A cada nova revelação sobre os bastidores do convite à cardiologista Ludhmila Hajjar para ser ministra da Saúde, formalmente recusado na manhã de segunda-feira (15), fica mais evidente a falta de norte do governo Jair Bolsonaro na área mais crítica de seu governo. Pressionado a demitir o ministro Eduardo Pazuello como boi de piranha para tentar se desvincular da catástrofe produzida por ação e omissão do governo, Bolsonaro cometeu uma sequência de erros que expõem seu despreparo. Para piorar, o episódio mostrou a força as milícias digitais, que partiram para o ataque à ex-futura-ministra e deram a ela a certeza de que não deveria embarcar numa canoa furada.
O primeiro erro foi chamar a médica para conversar sem se inteirar das ideias dela sobre a pandemia, que são públicas. Ludhmila é a favor da ciência, não acredita em tratamento precoce, defende o distanciamento social e o uso de máscara e não descarta lockdown em casos excepcionais.
Como se fosse um recrutador que entrevista candidatos para um cargo qualquer, Bolsonaro constrangeu Ludhmila ao sabatiná-la na presença de Pazuello, o quase ex-ministro, e do filho Eduardo Bolsonaro, um dos zeros que gravitam à esquerda e à direita do presidente, como se para governar tivessem sido eleitos.

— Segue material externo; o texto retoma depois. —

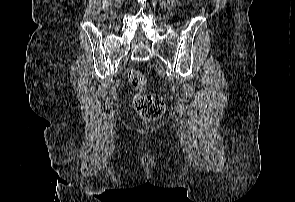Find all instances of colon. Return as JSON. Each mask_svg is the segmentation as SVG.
I'll return each instance as SVG.
<instances>
[{"mask_svg": "<svg viewBox=\"0 0 295 202\" xmlns=\"http://www.w3.org/2000/svg\"><path fill=\"white\" fill-rule=\"evenodd\" d=\"M128 81L137 90L133 98V105L136 111L145 120L159 119L165 111V104L161 96L143 93L146 87L144 74L138 69H131L128 72Z\"/></svg>", "mask_w": 295, "mask_h": 202, "instance_id": "colon-1", "label": "colon"}]
</instances>
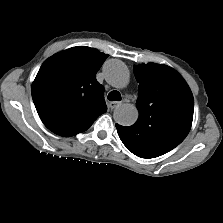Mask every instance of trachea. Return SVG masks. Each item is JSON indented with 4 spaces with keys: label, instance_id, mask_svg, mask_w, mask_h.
Here are the masks:
<instances>
[{
    "label": "trachea",
    "instance_id": "1",
    "mask_svg": "<svg viewBox=\"0 0 223 223\" xmlns=\"http://www.w3.org/2000/svg\"><path fill=\"white\" fill-rule=\"evenodd\" d=\"M107 98L110 101H121V94L118 91L113 90L108 94Z\"/></svg>",
    "mask_w": 223,
    "mask_h": 223
}]
</instances>
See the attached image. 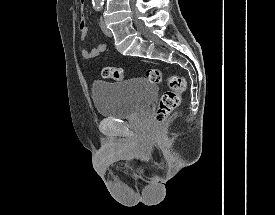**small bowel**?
<instances>
[{"instance_id":"1","label":"small bowel","mask_w":275,"mask_h":215,"mask_svg":"<svg viewBox=\"0 0 275 215\" xmlns=\"http://www.w3.org/2000/svg\"><path fill=\"white\" fill-rule=\"evenodd\" d=\"M82 3H84V0H82ZM88 35V24L85 19H82L79 24V37L82 41H85ZM107 44H99L97 47L88 50L87 48H81L80 52L82 57L85 60H93L97 58L101 53L106 51Z\"/></svg>"}]
</instances>
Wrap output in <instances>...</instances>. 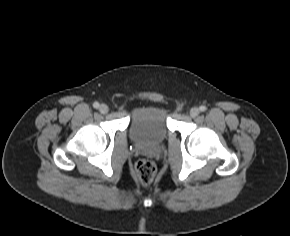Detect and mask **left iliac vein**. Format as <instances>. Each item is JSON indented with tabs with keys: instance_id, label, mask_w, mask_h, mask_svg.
<instances>
[{
	"instance_id": "1",
	"label": "left iliac vein",
	"mask_w": 290,
	"mask_h": 236,
	"mask_svg": "<svg viewBox=\"0 0 290 236\" xmlns=\"http://www.w3.org/2000/svg\"><path fill=\"white\" fill-rule=\"evenodd\" d=\"M200 113V110L199 108L197 107H193L191 110H190V115L191 117H197Z\"/></svg>"
}]
</instances>
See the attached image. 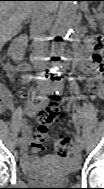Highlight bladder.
Returning a JSON list of instances; mask_svg holds the SVG:
<instances>
[{
	"label": "bladder",
	"mask_w": 104,
	"mask_h": 189,
	"mask_svg": "<svg viewBox=\"0 0 104 189\" xmlns=\"http://www.w3.org/2000/svg\"><path fill=\"white\" fill-rule=\"evenodd\" d=\"M78 168L76 162L60 156H48L33 168L23 169L22 172L33 184L61 186L69 183L71 175Z\"/></svg>",
	"instance_id": "obj_1"
}]
</instances>
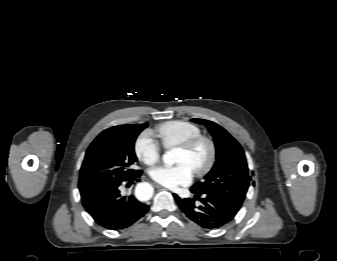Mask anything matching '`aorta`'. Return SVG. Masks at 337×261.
I'll return each instance as SVG.
<instances>
[{"label": "aorta", "instance_id": "aorta-1", "mask_svg": "<svg viewBox=\"0 0 337 261\" xmlns=\"http://www.w3.org/2000/svg\"><path fill=\"white\" fill-rule=\"evenodd\" d=\"M175 149L167 151L163 155V161L167 165H172L175 163ZM153 188L149 183L143 182L139 183L135 188V195L139 200L146 201L152 197Z\"/></svg>", "mask_w": 337, "mask_h": 261}]
</instances>
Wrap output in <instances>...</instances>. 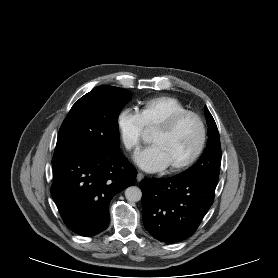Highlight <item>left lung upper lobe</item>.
I'll use <instances>...</instances> for the list:
<instances>
[{"label": "left lung upper lobe", "mask_w": 278, "mask_h": 278, "mask_svg": "<svg viewBox=\"0 0 278 278\" xmlns=\"http://www.w3.org/2000/svg\"><path fill=\"white\" fill-rule=\"evenodd\" d=\"M205 115L209 135L207 147L195 165L176 176L209 180L217 183L221 164L220 137L216 123L206 106Z\"/></svg>", "instance_id": "obj_1"}]
</instances>
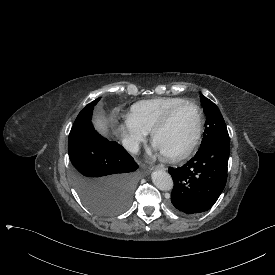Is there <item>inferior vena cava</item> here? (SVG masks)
<instances>
[{
    "label": "inferior vena cava",
    "instance_id": "obj_1",
    "mask_svg": "<svg viewBox=\"0 0 275 275\" xmlns=\"http://www.w3.org/2000/svg\"><path fill=\"white\" fill-rule=\"evenodd\" d=\"M122 143L123 147L131 153H137L139 151V143L136 140L124 139Z\"/></svg>",
    "mask_w": 275,
    "mask_h": 275
}]
</instances>
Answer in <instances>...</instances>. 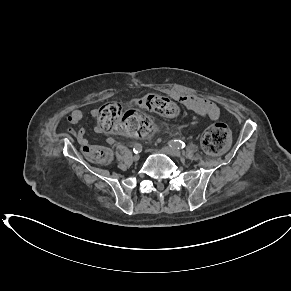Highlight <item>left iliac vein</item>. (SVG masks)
<instances>
[{
	"instance_id": "4c4485c4",
	"label": "left iliac vein",
	"mask_w": 291,
	"mask_h": 291,
	"mask_svg": "<svg viewBox=\"0 0 291 291\" xmlns=\"http://www.w3.org/2000/svg\"><path fill=\"white\" fill-rule=\"evenodd\" d=\"M159 152L164 153L166 155L173 156V157H181L182 156L181 152L178 149L168 147V146L162 147L159 150Z\"/></svg>"
}]
</instances>
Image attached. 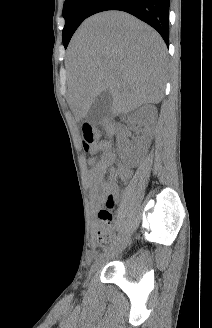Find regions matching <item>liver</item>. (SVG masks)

A equipe do site Poder 360 apurou que uma das perguntas e Eduardo para a médica que chegou a Brasília muito bem recomendada para ser ministra da saúde foi o que ela pensava sobre... armas e aborto. Ludhmila teria respondido que o assunto armas é das Forças Armadas e da Polícia mas que, pessoalmente, não simpatiza com a ideia de armar a população. Sobre o aborto, não se sabe o que respondeu.
O mesmo Poder 360 revelou que a certa altura da “entrevista”, depois de questionar a médica sobre o que pensa da cloroquina e do lockdown, Bolsonaro teria dito, com a elegância de sempre: “Você não vai fazer lockdown no Nordeste para me f... e eu depois perder a eleição, né?”.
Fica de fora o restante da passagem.